Uitspraak
15.2083 WWB, 15/2084 WWB, 16/4114 WWB
OVERWEGINGEN
.
.
Centrale Raad van Beroep
In deze zaak heeft de Centrale Raad van Beroep op 13 september 2016 uitspraak gedaan in hoger beroep over de herziening en terugvordering van bijstand aan appellant, die in de periode van 1 januari 2012 tot en met juni 2013 bijstand ontving op grond van de Wet werk en bijstand (WWB). De herziening was gebaseerd op stortingen op zijn bankrekening die verband hielden met gokactiviteiten. Appellant ontving in totaal € 9.248,64 van internetgoksites en andere kasstortingen, maar heeft deze inkomsten niet gemeld bij het bestuur, wat leidde tot een te hoge bijstandsverlening. Het bestuur heeft de bijstand over de betreffende periode herzien en een terugvordering van € 6.782,- ingesteld. Daarnaast werd appellant een boete opgelegd van € 2.270,- voor het niet melden van de stortingen.

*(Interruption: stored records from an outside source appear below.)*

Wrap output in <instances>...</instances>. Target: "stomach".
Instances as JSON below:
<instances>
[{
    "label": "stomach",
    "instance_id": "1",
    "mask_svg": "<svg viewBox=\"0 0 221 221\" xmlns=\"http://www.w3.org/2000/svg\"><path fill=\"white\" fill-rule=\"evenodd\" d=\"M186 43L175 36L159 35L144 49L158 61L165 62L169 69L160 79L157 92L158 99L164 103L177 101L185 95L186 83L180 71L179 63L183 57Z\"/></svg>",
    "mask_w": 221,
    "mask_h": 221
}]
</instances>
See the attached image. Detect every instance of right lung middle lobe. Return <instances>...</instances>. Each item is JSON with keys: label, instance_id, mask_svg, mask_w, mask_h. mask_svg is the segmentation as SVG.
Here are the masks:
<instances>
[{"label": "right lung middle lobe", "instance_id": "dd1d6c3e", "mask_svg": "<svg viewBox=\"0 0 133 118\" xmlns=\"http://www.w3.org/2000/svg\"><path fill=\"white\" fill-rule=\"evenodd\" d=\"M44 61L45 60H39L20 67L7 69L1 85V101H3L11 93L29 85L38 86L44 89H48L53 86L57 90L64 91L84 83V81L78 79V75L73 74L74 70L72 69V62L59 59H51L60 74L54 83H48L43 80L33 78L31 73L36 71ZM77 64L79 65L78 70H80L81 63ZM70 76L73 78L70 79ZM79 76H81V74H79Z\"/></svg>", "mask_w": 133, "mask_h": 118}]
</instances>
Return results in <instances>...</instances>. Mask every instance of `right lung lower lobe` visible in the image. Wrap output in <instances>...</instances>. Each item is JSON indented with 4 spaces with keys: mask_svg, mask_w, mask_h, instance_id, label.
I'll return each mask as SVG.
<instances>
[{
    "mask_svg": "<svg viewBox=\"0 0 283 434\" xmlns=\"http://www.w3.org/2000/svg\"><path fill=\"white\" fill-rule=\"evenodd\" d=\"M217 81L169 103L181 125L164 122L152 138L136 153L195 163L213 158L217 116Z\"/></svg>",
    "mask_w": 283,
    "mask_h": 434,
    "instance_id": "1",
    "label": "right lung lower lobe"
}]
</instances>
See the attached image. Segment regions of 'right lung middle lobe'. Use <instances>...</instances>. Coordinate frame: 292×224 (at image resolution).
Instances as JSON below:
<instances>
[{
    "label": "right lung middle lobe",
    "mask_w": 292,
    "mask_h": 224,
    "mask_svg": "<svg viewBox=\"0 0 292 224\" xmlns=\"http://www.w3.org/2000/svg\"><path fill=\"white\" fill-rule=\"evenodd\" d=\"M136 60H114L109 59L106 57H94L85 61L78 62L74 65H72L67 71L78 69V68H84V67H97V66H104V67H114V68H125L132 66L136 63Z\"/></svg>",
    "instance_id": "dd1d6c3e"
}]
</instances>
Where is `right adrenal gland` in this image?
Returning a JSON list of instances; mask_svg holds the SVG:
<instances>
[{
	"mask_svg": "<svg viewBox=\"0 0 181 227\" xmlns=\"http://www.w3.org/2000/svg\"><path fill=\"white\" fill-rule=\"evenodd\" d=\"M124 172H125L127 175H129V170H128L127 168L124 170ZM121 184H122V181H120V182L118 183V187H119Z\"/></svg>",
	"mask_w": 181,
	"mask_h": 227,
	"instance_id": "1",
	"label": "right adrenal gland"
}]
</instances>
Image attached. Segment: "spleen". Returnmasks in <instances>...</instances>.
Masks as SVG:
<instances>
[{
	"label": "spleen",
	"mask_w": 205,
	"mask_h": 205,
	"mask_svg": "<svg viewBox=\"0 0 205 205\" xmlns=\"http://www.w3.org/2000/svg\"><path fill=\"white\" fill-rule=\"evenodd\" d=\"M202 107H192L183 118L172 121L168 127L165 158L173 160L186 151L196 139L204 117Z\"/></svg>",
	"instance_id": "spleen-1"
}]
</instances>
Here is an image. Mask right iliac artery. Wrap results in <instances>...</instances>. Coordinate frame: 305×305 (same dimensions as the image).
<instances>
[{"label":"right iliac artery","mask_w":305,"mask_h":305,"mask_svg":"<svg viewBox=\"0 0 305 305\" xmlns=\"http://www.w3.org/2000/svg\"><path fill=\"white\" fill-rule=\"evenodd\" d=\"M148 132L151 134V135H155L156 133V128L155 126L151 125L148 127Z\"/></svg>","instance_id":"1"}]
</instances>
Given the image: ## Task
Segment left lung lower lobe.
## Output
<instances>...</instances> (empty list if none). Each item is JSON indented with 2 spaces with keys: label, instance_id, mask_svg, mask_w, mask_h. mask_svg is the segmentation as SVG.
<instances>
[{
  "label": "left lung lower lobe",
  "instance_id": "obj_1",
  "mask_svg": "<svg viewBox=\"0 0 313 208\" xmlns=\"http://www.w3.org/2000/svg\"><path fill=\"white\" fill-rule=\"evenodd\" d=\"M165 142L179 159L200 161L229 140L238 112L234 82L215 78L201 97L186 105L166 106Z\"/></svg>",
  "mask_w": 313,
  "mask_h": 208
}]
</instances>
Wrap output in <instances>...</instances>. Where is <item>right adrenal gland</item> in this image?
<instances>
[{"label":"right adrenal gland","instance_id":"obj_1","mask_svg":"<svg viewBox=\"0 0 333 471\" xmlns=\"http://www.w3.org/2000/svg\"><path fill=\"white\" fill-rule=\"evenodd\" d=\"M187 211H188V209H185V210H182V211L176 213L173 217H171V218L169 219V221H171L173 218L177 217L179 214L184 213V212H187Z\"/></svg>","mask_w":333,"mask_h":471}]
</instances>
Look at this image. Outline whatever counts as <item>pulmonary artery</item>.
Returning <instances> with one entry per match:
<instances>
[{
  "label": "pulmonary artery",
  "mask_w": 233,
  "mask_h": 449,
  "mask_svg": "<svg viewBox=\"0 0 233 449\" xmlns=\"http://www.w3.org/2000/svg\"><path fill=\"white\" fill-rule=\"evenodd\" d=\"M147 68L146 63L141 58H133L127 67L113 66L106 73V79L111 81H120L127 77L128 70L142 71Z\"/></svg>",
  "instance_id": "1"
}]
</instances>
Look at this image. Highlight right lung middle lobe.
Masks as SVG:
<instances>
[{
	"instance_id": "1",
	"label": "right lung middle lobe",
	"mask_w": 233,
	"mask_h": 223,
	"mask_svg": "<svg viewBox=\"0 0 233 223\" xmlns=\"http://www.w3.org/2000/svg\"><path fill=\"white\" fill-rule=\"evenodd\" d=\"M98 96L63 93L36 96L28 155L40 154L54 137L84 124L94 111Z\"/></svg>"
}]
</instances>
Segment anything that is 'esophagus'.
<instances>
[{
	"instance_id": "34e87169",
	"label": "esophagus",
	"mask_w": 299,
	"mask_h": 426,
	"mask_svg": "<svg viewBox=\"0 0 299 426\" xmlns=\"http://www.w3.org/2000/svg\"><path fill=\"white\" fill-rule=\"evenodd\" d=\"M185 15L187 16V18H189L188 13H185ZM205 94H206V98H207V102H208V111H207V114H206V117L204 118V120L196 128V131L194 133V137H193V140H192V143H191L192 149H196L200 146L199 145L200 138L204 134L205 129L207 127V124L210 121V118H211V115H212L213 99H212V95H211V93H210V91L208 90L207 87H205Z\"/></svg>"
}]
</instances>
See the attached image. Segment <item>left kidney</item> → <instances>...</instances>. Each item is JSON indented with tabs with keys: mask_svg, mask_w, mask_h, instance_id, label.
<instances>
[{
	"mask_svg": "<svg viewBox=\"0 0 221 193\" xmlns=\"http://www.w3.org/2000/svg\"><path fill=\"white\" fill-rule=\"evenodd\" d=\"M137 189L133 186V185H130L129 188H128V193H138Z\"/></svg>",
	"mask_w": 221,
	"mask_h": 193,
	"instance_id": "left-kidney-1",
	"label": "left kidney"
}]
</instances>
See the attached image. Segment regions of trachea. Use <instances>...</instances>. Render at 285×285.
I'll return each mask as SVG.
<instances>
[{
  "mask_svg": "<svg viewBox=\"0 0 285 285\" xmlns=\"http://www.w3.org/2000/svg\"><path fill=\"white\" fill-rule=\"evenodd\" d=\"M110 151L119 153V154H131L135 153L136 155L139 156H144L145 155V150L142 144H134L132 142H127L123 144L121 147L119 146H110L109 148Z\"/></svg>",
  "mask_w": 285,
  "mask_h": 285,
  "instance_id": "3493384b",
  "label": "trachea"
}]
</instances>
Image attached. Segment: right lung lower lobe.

De rechtbank Rotterdam heeft het beroep van appellant tegen de besluiten van het bestuur deels ongegrond verklaard en de boete verlaagd naar € 1.250,-. Appellant ging in hoger beroep tegen deze uitspraak. De Centrale Raad van Beroep oordeelde dat de ontvangen bedragen uit gokken als inkomsten moeten worden aangemerkt, ongeacht de gokverslaving van appellant. De Raad bevestigde dat appellant zijn inlichtingenverplichting had geschonden door de stortingen niet te melden, en dat het bestuur terecht de bijstand had herzien en teruggevorderd. De Raad vernietigde de eerdere uitspraak van de rechtbank voor wat betreft de hoogte van de boete en stelde deze vast op € 570,-, rekening houdend met de verminderde verwijtbaarheid van appellant door zijn gokverslaving. De Raad veroordeelde het bestuur tot vergoeding van de proceskosten van appellant tot een bedrag van € 992,- en bepaalde dat het bestuur het griffierecht van € 123,- aan appellant moest vergoeden.